The problem with feelings

You know, one of the problems of being unemployed is that you feel you have to prove you are good, really good at something, and you spend your days obsessing about what that something could possibly be.

Can I really write? Were I ever meant to be anything else than a part-time seller of rice and beans in my cousin’s food truck? Should I be answering phone calls in some emergency room’s reception? Divorced? Two kids? Grandkids? On Prozac? Juggling my existence between duty, religion, and a slow suicide by food? I edited most of that from my script, some even before it could ever become part of my movie, and I feel proud. And yet, these days I am not living according to my preferred story line. I have the safety of my body but my mind, through my sense of purpose, is under assault.

The annoying thing about being “reorganized” out of your job is that you feel and you know that some confabulation of incompetent jackasses took away the meaning of your life. This is sad when you have no money, it is still sad when you have enough to survive because it is not really about money. It feels like the’ve cut out some small but vital part of your self, like a toe or the tip of your tongue. You are alive and you know you will keep on living but you feel unbalanced, nothing taste as good as it used to taste, there is something undeniably wrong with the world.

You know that this wrong is not exactly about you; it is simply that you were born in one of those transitional periods of history in which an imbalance in society can only be balanced by crises. You are just one of the casualties.
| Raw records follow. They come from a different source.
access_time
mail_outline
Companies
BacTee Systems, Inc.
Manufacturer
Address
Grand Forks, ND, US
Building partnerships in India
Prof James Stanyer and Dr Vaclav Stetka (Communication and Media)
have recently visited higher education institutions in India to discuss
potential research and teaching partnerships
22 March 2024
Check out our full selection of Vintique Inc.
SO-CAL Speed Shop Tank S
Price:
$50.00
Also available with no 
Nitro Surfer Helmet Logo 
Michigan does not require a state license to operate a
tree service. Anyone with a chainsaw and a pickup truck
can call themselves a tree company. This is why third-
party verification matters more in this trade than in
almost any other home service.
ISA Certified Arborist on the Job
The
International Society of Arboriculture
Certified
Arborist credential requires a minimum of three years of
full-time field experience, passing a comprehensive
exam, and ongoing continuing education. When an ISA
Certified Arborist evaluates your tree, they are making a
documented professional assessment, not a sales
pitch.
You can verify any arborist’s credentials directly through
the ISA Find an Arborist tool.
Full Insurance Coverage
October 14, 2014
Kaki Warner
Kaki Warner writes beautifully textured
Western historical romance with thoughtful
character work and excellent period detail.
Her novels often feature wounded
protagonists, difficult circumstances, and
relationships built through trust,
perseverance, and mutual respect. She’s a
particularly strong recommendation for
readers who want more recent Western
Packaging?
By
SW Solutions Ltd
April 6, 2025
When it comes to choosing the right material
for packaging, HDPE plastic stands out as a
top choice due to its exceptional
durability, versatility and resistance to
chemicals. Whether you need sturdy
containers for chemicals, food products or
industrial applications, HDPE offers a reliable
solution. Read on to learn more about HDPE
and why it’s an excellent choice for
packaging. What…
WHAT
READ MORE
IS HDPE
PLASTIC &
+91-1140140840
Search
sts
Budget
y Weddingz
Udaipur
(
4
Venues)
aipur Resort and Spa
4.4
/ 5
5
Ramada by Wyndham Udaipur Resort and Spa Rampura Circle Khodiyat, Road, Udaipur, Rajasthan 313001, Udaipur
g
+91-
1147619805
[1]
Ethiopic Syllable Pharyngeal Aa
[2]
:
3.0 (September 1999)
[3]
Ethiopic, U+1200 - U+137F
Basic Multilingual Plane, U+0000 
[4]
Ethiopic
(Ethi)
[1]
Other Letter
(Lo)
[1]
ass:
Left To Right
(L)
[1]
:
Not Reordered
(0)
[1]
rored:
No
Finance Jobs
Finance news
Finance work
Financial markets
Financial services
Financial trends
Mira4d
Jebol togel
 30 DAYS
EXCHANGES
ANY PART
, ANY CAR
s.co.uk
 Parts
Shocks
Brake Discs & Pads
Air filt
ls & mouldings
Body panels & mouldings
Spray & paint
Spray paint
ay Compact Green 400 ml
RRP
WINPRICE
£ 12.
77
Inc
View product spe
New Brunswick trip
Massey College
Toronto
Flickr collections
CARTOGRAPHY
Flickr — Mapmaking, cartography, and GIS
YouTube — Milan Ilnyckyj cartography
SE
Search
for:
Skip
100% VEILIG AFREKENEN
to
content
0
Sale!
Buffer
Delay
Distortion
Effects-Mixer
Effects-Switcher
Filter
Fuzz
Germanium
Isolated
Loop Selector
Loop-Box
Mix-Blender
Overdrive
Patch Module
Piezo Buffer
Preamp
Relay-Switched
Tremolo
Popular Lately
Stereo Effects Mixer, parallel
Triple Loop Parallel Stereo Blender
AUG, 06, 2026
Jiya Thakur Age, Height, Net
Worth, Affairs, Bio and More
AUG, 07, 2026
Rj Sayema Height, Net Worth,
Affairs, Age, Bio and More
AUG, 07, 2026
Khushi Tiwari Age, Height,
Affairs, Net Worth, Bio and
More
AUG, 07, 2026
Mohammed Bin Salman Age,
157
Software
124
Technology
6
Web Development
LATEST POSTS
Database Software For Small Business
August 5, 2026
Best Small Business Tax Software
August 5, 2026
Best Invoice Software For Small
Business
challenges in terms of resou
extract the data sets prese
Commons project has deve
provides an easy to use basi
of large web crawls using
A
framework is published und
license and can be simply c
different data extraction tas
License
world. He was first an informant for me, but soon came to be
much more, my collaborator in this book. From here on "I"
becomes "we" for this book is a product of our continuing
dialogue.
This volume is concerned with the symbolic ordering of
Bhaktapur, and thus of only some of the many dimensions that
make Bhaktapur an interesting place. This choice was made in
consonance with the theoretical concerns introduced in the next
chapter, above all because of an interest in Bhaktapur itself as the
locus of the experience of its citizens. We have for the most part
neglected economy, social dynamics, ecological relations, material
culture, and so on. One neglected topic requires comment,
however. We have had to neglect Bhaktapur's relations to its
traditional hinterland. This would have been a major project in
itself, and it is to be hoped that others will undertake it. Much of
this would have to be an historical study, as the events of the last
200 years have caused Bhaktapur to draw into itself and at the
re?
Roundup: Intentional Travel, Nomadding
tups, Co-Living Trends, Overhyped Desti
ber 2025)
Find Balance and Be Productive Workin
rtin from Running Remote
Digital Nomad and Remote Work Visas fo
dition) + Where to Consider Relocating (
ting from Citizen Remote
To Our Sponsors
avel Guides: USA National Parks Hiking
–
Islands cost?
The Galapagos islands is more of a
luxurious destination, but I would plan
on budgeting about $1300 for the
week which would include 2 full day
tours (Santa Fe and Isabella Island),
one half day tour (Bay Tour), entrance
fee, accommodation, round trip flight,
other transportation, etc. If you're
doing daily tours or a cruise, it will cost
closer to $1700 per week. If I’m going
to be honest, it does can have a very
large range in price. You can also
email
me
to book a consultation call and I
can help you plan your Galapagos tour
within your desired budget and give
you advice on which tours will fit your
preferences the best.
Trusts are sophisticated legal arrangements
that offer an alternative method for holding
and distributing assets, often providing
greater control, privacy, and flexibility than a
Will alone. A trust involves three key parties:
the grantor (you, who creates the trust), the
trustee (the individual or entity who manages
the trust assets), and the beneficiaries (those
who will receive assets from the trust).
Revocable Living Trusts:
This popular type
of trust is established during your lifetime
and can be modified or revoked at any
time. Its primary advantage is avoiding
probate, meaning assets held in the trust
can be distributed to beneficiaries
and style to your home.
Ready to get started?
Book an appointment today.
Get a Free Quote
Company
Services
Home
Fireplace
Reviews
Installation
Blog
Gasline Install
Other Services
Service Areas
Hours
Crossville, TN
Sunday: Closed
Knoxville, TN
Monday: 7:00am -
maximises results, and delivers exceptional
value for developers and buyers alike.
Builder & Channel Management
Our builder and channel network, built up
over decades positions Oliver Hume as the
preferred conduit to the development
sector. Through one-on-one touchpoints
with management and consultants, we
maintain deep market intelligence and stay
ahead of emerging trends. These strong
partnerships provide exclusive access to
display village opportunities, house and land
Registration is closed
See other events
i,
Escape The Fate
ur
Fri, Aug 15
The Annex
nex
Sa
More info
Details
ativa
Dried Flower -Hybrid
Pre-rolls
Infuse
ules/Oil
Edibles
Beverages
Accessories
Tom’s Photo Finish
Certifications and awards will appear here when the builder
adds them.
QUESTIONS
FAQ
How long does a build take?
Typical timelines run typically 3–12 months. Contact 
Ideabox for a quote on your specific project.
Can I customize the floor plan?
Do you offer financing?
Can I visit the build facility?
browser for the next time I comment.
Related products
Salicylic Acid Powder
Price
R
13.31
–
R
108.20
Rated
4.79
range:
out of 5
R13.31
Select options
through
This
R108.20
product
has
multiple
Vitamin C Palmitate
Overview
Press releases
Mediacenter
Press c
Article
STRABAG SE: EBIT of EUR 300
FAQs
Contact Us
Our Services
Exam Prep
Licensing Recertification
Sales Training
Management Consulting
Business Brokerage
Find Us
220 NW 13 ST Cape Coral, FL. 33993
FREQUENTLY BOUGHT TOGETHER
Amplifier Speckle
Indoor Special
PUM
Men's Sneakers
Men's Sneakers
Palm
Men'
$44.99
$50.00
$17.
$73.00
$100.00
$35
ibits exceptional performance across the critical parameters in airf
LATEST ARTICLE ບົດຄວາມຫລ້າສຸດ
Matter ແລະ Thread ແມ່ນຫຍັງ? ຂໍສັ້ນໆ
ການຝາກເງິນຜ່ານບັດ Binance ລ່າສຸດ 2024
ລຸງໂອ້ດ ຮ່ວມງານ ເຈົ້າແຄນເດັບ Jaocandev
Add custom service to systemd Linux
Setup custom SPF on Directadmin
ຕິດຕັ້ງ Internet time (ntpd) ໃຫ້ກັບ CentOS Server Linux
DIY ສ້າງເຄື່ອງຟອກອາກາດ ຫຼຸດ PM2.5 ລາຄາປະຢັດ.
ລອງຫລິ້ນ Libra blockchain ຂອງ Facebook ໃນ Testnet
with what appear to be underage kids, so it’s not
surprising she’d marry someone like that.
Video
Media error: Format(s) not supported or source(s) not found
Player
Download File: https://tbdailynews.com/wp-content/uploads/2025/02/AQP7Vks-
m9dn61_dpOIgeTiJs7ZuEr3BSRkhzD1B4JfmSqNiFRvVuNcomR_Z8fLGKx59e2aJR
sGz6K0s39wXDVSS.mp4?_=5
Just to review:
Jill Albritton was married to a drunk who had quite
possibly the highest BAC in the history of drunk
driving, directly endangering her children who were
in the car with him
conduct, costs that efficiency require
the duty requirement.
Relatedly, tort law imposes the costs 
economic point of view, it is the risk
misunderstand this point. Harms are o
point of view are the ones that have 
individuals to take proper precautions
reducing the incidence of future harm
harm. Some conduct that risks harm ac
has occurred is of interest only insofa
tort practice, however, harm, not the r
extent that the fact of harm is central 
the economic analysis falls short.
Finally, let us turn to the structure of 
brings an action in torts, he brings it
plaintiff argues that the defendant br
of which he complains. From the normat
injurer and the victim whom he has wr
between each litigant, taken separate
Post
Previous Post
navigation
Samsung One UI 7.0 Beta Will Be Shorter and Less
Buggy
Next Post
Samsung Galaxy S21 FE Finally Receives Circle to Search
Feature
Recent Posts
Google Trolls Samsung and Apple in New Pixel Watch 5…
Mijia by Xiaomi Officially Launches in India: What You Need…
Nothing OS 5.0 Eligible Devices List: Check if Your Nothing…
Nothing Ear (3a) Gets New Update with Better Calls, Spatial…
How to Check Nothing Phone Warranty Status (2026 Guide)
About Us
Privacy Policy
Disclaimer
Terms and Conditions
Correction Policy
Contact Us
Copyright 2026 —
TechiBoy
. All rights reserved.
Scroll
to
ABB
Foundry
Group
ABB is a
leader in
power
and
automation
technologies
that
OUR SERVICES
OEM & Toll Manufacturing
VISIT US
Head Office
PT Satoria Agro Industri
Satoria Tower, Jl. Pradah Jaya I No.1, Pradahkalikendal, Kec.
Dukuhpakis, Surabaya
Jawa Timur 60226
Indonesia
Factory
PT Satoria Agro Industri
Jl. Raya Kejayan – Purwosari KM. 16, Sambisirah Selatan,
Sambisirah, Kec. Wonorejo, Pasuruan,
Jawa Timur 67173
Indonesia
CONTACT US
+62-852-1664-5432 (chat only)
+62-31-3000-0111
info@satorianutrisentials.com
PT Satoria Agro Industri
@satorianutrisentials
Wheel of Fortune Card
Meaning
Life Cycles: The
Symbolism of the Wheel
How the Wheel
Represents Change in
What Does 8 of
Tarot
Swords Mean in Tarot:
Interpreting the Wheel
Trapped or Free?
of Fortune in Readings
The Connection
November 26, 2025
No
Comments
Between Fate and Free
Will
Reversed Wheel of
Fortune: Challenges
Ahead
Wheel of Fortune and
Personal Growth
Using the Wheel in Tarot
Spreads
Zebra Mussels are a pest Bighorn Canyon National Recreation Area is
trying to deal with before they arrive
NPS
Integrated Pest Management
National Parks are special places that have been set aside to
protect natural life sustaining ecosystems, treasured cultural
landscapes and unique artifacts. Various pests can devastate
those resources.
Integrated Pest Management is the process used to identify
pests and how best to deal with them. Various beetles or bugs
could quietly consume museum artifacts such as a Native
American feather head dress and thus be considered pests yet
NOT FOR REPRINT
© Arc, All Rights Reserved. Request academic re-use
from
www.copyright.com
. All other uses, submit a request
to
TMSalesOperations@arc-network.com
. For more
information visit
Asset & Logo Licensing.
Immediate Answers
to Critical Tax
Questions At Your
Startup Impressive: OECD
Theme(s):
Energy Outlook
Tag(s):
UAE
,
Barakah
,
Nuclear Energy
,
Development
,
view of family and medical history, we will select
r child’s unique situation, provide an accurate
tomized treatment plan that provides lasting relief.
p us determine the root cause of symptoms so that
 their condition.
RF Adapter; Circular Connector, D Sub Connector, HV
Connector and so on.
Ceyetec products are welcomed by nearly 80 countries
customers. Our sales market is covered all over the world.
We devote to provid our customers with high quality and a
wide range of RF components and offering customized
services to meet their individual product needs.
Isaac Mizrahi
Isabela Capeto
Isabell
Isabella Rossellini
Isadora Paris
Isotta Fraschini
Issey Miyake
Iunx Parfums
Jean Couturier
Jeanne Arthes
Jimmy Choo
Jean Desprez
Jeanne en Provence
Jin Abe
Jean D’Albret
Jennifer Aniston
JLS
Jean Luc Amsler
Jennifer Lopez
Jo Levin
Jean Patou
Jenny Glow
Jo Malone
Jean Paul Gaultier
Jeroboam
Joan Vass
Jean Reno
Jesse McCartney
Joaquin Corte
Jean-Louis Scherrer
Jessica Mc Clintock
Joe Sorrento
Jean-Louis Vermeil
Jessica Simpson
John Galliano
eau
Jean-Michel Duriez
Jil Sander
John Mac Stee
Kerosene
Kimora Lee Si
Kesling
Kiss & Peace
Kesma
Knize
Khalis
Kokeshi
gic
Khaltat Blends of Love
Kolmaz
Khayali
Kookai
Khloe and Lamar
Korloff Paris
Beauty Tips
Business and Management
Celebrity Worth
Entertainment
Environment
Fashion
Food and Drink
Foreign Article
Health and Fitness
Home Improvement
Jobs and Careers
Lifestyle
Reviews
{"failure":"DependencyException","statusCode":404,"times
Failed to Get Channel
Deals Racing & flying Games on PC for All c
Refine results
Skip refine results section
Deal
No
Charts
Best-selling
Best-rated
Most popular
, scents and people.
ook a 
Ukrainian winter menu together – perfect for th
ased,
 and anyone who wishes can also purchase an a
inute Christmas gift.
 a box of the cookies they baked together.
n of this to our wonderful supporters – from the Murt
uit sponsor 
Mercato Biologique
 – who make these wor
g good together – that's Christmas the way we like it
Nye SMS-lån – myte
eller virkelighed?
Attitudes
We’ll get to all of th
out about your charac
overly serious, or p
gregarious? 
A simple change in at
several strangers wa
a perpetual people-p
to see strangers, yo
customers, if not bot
Very few options, beyond resilience, are accessible to you. However, the conjunction of midlife crisis and professional failure is not a good place in which to grow more resilient.

What other options do I have? Migration; the spontaneous way in which nature balances excess populations and hopeless people.—This is not completely accurate, nature prefers to kill-off excedents. But let’s assume, for the sake of argument, that my aim is to be balanced out in survival. Homo sapiens made it out of Africa; I will get out of Qatar. Eventually. I hope.

In the meantime, my questions remain. Am I good for anything? Am I an excedent of the times I live? And how will the course of history balance me out? I suspect that the course of history is not concerned at all with my existence, and I am disappointed. I always felt I was the main character of this awesome book called The poor girl who grew up to save the world. Obviously, I am not, and that sucks.